YAVAŞ-ERDOĞAN GÖRÜŞMESİ
ABB Başkanı Yavaş’ın 1 Eylül 2020 tarihinde, AKP Genel Başkanı Tayyip Erdoğan ile görüşmesini hatırlatan Algedik, “2021 yılında CHP’den seçilen Yavaş, bu projeyi sarayla görüşerek tekrar gündeme aldı ve ağustos ayında ihalesini çıkarttı. Tepkilerden dolayı bu işlemi ortaya koymamıştı fakat geçen hafta ODTÜ'de iş makinaların gizli gizli çalıştığını ve bu sürecin devam ettiğini gördük” ifadelerini kullandı.
‘BU YOL AKP’YE HİZMET PROJESİDİR’
Yapılan yolda kamu yararı bulunmadığının altını çizen Algedik, “Bu yolun yapılmasının sebebi ABB’nin bir ulaşım planının olmamasıdır. Neden ulaşım planı yapmıyor? Dağ taşa asfalt dökmek için. İnsanlara faydası olan bir iş yapmayıp kişi başına yılda yarım tondan fazla asfalt döken bir belediyecilik yapıyor. Dolasıyla bu yol ihtiyaç değil. ABB otomobillere, zenginlere, petrol tüccarlarına para verdiği parayı toplu taşımaya, yayalaşmaya, bisiklet ulaşımına ayırırsa Ankaralıların ulaşım faturasını kısaltır. Çok daha ötesini de yapabilir. Biz bir yılda yüzde yüze yakın zamlanmış toplu taşımaya sahibiz. ABB, insanlar için değil otomobil şirketleri için çalışıyor. Bu yol, daha çok insan otomobil kullansın, AKP’ye hizmet etsin, AKP ve petrol şirketlerine vergi sağlasın diye yapılmış bir AKP projesidir. Bu yol meselesi herkesin meselesidir.

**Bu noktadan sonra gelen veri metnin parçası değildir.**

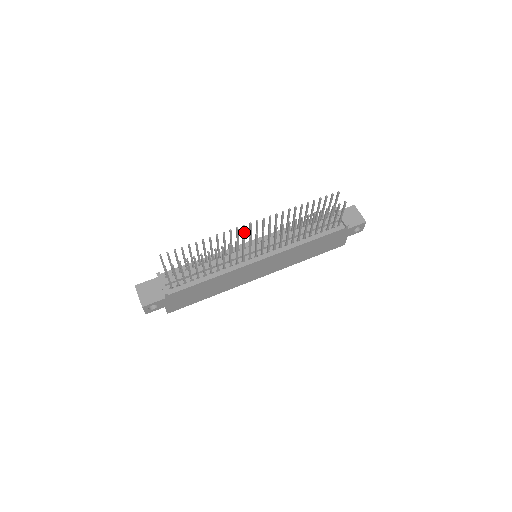
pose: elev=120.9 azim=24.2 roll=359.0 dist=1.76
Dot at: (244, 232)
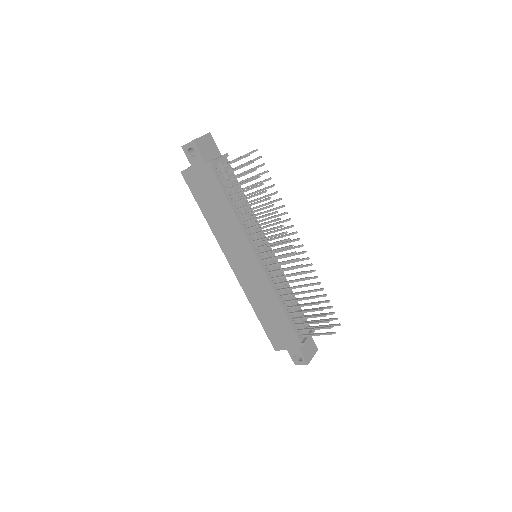
Dot at: (288, 235)
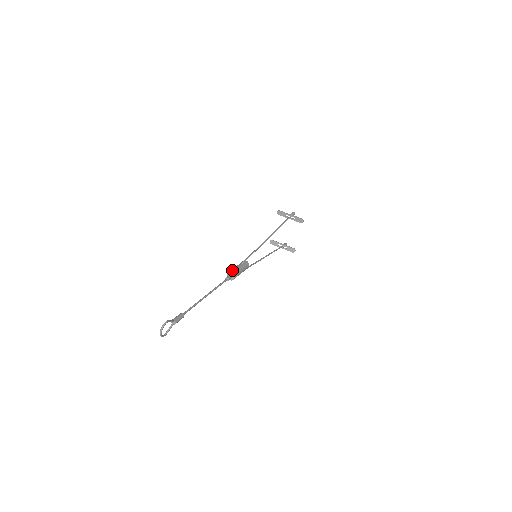
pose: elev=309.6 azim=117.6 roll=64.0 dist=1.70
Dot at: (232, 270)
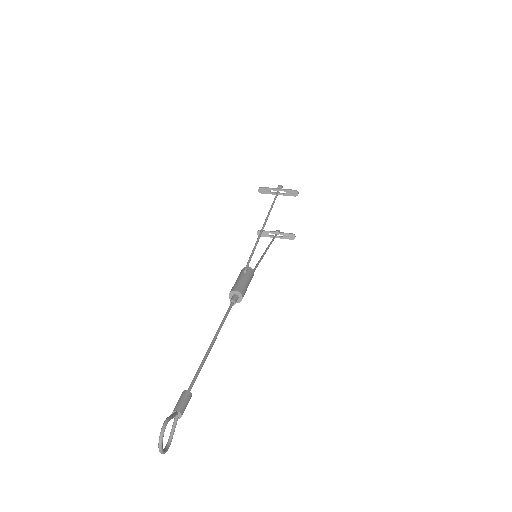
Dot at: (235, 286)
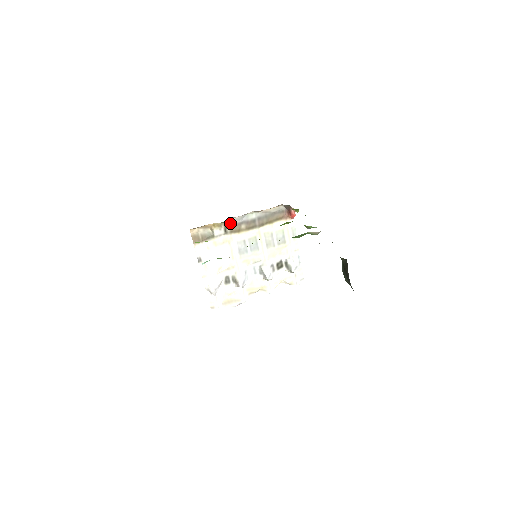
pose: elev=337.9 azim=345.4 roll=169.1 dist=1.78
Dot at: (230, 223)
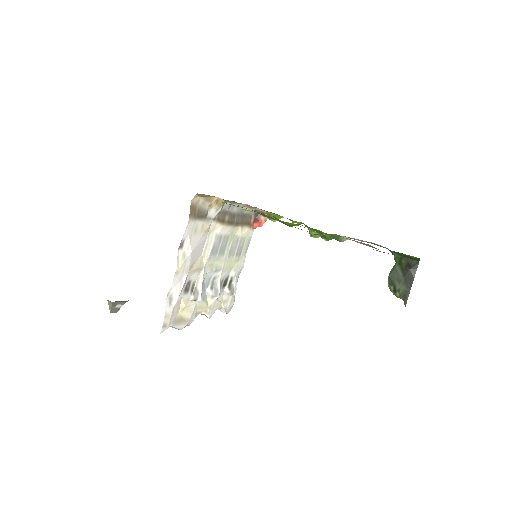
Dot at: occluded
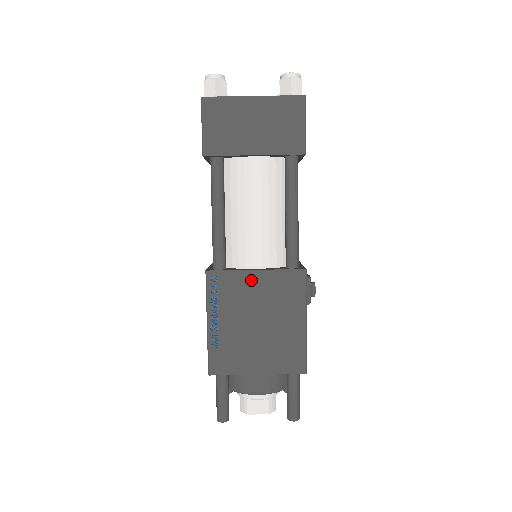
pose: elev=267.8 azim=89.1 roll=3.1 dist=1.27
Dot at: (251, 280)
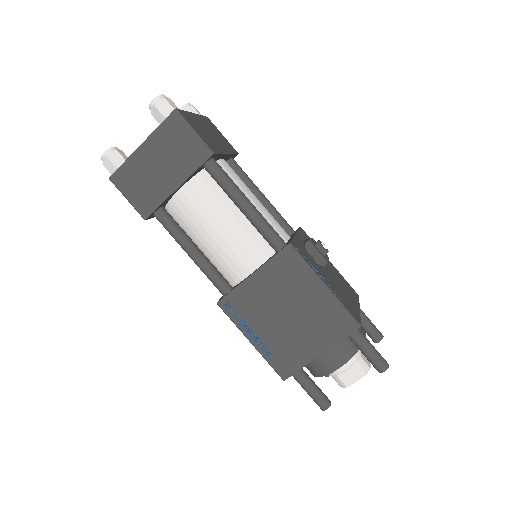
Dot at: (255, 285)
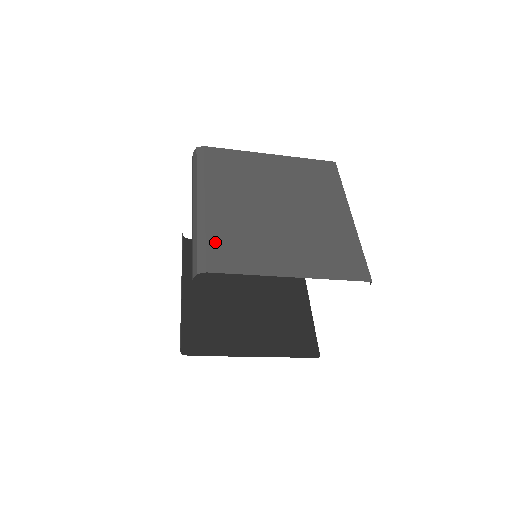
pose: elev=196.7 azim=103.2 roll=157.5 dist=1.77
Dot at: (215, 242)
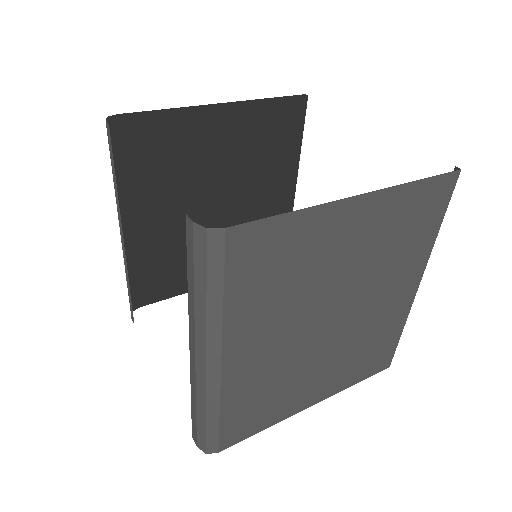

Bu yol, otomobil merkezli ulaşım meselesidir. Akaryakıt üzerinden soyguncu taşıt vergileri toplama ve bu sayede devleti finanse etme meselesidir” diye konuştu.
‘ORMAN FEDA EDİYORLAR’
Yolun neden “Rant Yolu” olarak tanımlandığını da açıklayan Algedik, şöyle açıkladı: “2017’de Gökçek, bu proje için giriş yapmadan önce Park Joven adlı kooperatifin burada bir arsa kapattığını ve hazırlık yaptığını, kapattıkları arsanın yol inşaatıyla beraber temellerinin atıldığını, bu rezidanslarının yüklenicisinin ABB’nin eski beton şirketi Beton A.Ş. olduğunu ve buranın sahibinin Genç İnşaat adlı Gökçek’in işini yapan şirket olduğunu biliyoruz. Dolasıyla bu ciddi bir raht projesi. Kenarında duran Park Joven bunun en açık ispatı. 2021 yılında ABB yolu tekrar ihaleye açtığında aradan geçen iki ay zarfında Hazine, o bölgeye yakın İncek tarafında çeşitli arsaları sattı. ABB’de aynı dönemde arsa sattı. Dolayısıyla Park Joven, hazinenin ve ABB’nin sattığı araziler buranın ranta açılmasının çok net göstergesi. Dördüncü bir gerekçe olarak da Niğde otobanı için açılan bir çalışma sunuluyor. Niğde otobanı, araç geçiş garantili bir sermaye transferi projesi. Şehir Hastaneleri, Üçüncü Köprü, Çanakkale Köprüsü gibi garantili, sermaye transferi aracı. Burayı ODTÜ üzerinden ranta bağlamak, Niğde otoyolundaki müşteri ve araç garantisini ODTÜ yolu üzerinden sağlamaya çalışıyorlar. Aslına bakarsanız rant için ormanı feda ediyorlar.”
‘EKOLOJİK BİR DEĞER’
Ankara’nın giderek betonlaştığına dikkati çeken Algedik, şunları söyledi: “ODTÜ ormanı geniş bir kent ormanı ve ekolojik çeşitlerin, endemik canlıların da var olduğu bir alan. Dolasıyla ekolojik bir değer. Ankara, çok ciddi iklim değiştiren bir kent. Sadece 2021 yılında inşaatı biten alan sayısı 9.2 milyon metre kare. Mogan Gölü’nün bir buçuk katı kadar beton ağından bahsediyorum. Ankara’nın yaktığı kömür, doğalgaz, petrolün üzerine bu kadar asfalt ve beton eklenince tam bir iklim felaketinin başkenti oluyor. Haziran ayında yaşanan ölümlü meteorolojik olaylar da bunun sonuç olduğunu gösteriyor. ODTÜ ormanı Ankara’nın ciğerleri. Çevresel, ekolojik, iklim açısından asfalt ve betona karşı son noktada olduğu için iklim açısından çok değerli bir arazi.”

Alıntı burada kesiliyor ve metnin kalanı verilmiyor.